The rest of the album seems to be filled with a longing to care for others as Maq writes about the many people in her life who she loves or has loved in the past, often structuring it as a gentle message to them directly and combining it with nostalgic instrumentals characterised by gentle acoustic guitar riffs. In ‘Anna,’ Maq sings “And you said I’ve got a lot of problems / And one of them is always you / But I’m fine with that / Let’s just work on it” as she remembers her close friend moving away from her. Meanwhile, ‘The Omen‘ sees her looking back at herself and seeing the growth out of past mistakes; “We’ve all made our mother cry / It’s a habit that I’ve finally broken / At this point in my life / And now I’m kinda getting by,” and an old love that has somehow lingered on through the years; “Look at me, it was all for you / And it’s about time that you knew / That I’ve loved you since I was seventeen.”
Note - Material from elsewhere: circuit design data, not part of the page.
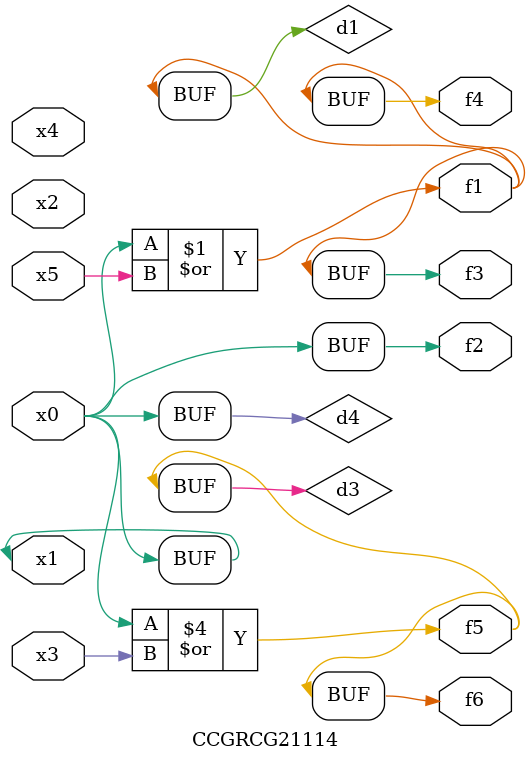
<source format=v>
module CCGRCG21114(
	input x0, x1, x2, x3, x4, x5,
	output f1, f2, f3, f4, f5, f6
);

	wire d1, d2, d3, d4;

	or (d1, x0, x5);
	xnor (d2, x1, x4);
	or (d3, x0, x3);
	buf (d4, x0, x1);
	assign f1 = d1;
	assign f2 = d4;
	assign f3 = d1;
	assign f4 = d1;
	assign f5 = d3;
	assign f6 = d3;
endmodule

</source>
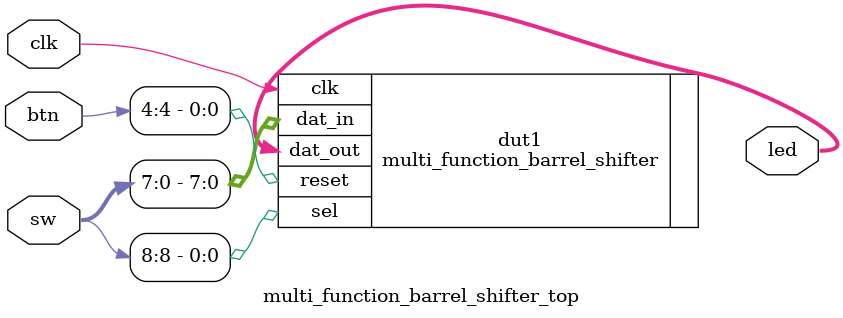
<source format=sv>
module multi_function_barrel_shifter_top
    (
    input logic [8:0] sw,
    input logic [4:0] btn,
    output logic [7:0]led,
    input logic clk
    );
    
    multi_function_barrel_shifter dut1
        (
        .dat_in(sw[7:0]),
        .sel(sw[8]),
        .reset(btn[4]),
        .dat_out(led[7:0]),
        .clk(clk)
        );
    
endmodule
</source>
The last song on the album, ‘I’ve Got You,’ is dedicated to Maq’s father who had passed away in late 2016. She gently recalls past memories with him, from when she had gotten hurt by broken glass as a child to when he first got sick when she was fifteen. Her voice goes from being steady to drifting off into a shiver of emotion as she sings “I’m so proud that half of me grew from you / All the broken parts too / I’ve got you / I will always hear your voice when I speak / I will always see your face in me,” perfectly capturing the love and respect she had for her father.
Overall, the album shows that although Camp Cope will fight ardently for what they believe in, they’re not here to be mean; they are the newest faces of the ‘do no harm, take no shit’ movement. Camp Cope doesn’t sugar-coat things, because why should they? Sugar-coatings only mask what’s already there. Why tone down the gravity of issues when they want to emphasise the importance of change, and why try to skirt around how much the people they love mean to them when everyone is temporary? These girls understand how easy it is for us to miss what’s important in life, and will make a point to teach you not to fall for it, all while having fun and being badass.